Weather:Cloudy Start, increasingly brighter, little precipitation
Total Time:6hrs 35min
Estimated ‘Dead’ Time:44min
I had known for some time exactly what I had intended to do today, and was a little disheartened to see a non-promising weather forecast. I spent the few days beforehand preparing, sleeping and hydrating ready to do duel with the Yorkshire 3 Peaks.
Leaving West Bromwich at 07:00am, I estimated that we would be arriving at the Ribblehead viaduct at about 10:30. I was on the coach with the club, so the driving was out of my control and we had a finite amount of time to play with to complete the challenge. My pre-trip research suggested that Trail magazine had taken 10 hours to complete the challenge, although they did an extra 4 mile of road walking. I was quite concerned by this as it meant that they had taken 9 hours to complete the section of route that, traffic depending, I would have at most 7 hours to complete. Understandably I was becoming quite frustrated as the coach became momentarily lost in Ingleton following diversion signs that we did not need to follow!
We disembarked at the Ribblehead Viaduct at 10:40, so we had already lost 10 minutes, and at this point I did not honestly believe that the Three Peaks would get completed today. Steve had been telling me that if I wanted to complete the walk then I would have to keep pace with Mike all day – and that is a daunting challenge indeed!

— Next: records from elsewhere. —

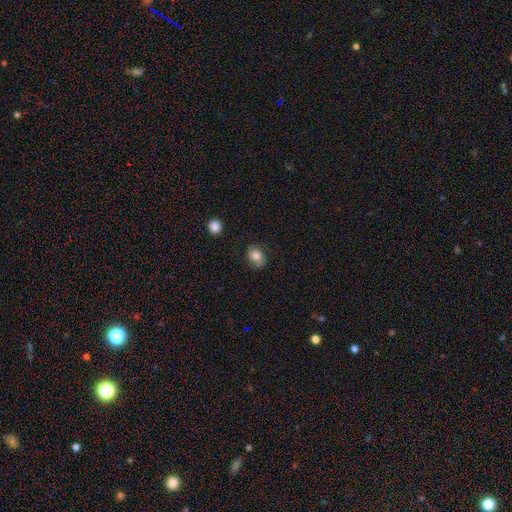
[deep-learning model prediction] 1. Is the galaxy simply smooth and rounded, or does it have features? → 79% smooth, 12% featured or disk, 9% star or artifact.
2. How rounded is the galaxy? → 58% in between, 41% round, 1% cigar-shaped.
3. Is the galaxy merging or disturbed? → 77% none, 17% minor disturbance, 4% major disturbance, 1% merger.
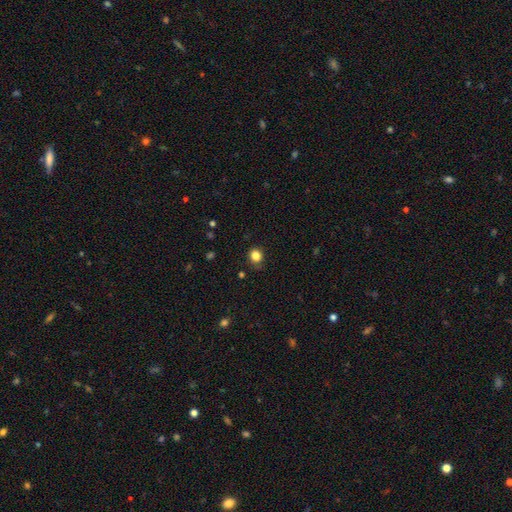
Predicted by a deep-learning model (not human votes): Q: Smooth or featured?
A: smooth (83%); runner-up: star or artifact (13%)
Q: How rounded?
A: round (81%); runner-up: in between (18%)
Q: Merging?
A: none (82%); runner-up: minor disturbance (14%)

As it was I spent most of the day setting the pace, which I was quite pleased about. Immediately turning from the junction where the road heads for Horton, we made a beeline for the viaduct itself, which we crossed under. Cutting an aggressive line up the flanks of Whernside, we were on its summit by 11:40. I was more than happy to have taken a half hour out of Mike’s previous ascent, and it meant that we were on course for completion after the first obstacle. The path that we took up Whernside is very steep and very slippy, even with just the slightest moisture, and its only advantage is the speed of ascent. Those not interested in time should follow a more subtle ascent via Knoutberry Hill.
After we had all regrouped on the summit we headed off back down the ridge the way we had ascended. We continued past the turning for the steep ascent that we had followed, and eventually the path breaks to the left away from the ridge fence, and descends to Chapel-le-Dale. Again at this point we were stretching the pace out as much as possible, although I was pleased by how tightly the group remained together – even those with no intention of going on to Pen-y-ghent at the end of the day.
The period out of the cloud was relief from that in it, though at no point did we really get hammered by the weather today, and I think that the forecasts of 40mph winds on the summits were a little excessive. I revelled in the long walk across the flag stones to Ingleborough, but again we came to an area where the ascent becomes very steep, but a good path winds through the scree. Again, there are far steadier approaches than this onto Ingleborough, and this one would only be chosen for the speed of ascent.
I was quite please in ascent of Inglborough as the GPS was predicting an ETA of 16:30, which although I didn’t quite believe, did confirm that we were right on track to complete the walk. The summit of Ingleborough too was in the cloud,but we paused in the shelter for maybe 20 minutes before heading back down the track we had ascended.
Heading along the spine of the ridge we soon dropped out of the cloud, and the path into Horton appeared at pretty much the same time as Andy Brown, who had taken the steadier ascent of Whernside. I immediately zoomed off along this path overtaking various family groups on the way, though I did have to wait a few times for the group to catch up as I did not particularly want to ascent Pen-y-ghent alone.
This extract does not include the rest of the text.